In five years, have things grown better or worse? How much of it depends on the writer getting out there more, being willing to self-promote and taking advantage of new ways to connect with readers?

(SA): I hate to sound like a gloomy Gus, but it’s gotten worse. People still read, and a certain segment of the population will always read, will find succor in that pursuit. But it’s a smaller segment.

I’m basing this on my own sense of the world. We’re a visual culture, fame-obsessed, pornographied, imaginatively stunted and in full retreat from our internal lives. In a lot of ways, we’ve made progress as a species. But in terms of our capacity for engaging with works of imagination, we’re headed in the wrong direction. A hundred and fifty years ago, people were arguing over the latest installment of “Great Expectations.” That was the hot new commodity.

(DJ): Let’s come back to the present then, something you wrote as Guest Editor for the Best of the Web 08. You mention something called a “backlog of bitterness” that pervades the blog world, and write about the phenomenon where we’re generating new books and new writers without any corresponding means of generating new readers. The “backlog of bitterness” then plays itself out on the Internet, with people taking aim at one another. You write, “That’s what most of literary content on the Internet boils down to – it’s not creating work….not even serious criticism. It’s gossip.”

If this is the case – and you’re careful not to blame the machine, but rather point out that the machine merely enables us – how do we point the ball in a new direction so it rolls along in a way that helps “reinvent literature”?
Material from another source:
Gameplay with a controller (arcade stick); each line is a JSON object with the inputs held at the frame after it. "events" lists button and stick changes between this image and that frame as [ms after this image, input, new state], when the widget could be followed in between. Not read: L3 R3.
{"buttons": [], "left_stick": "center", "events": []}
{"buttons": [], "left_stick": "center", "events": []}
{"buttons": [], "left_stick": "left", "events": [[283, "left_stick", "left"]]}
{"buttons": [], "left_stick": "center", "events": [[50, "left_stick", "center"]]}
(SA): I don’t think there’s any sweeping solution. We live in a country – thank God – where people are free to say whatever they like. The problem isn’t that online commentators say mean things. It’s that other people consume those mean statements. That’s how they choose to spend their one and only life.

As a species we’re in pretty big trouble. Lots of blameless people are dying everyday. Our scientists tell us we’re pretty close to blowing the planet’s thermostat. Religion has become a tool of dangerous fanaticism. And the best we can do is to sit around saying mean things about each other? It’s so infantile, so sad. And it’s completely at odds with the role of art, which is to make us feel more human.

I can only hope that, as the world gets scarier and more chaotic, people will return to literature. Vonnegut says we’re dead if we don’t. And he’s been right about everything else he ever predicted.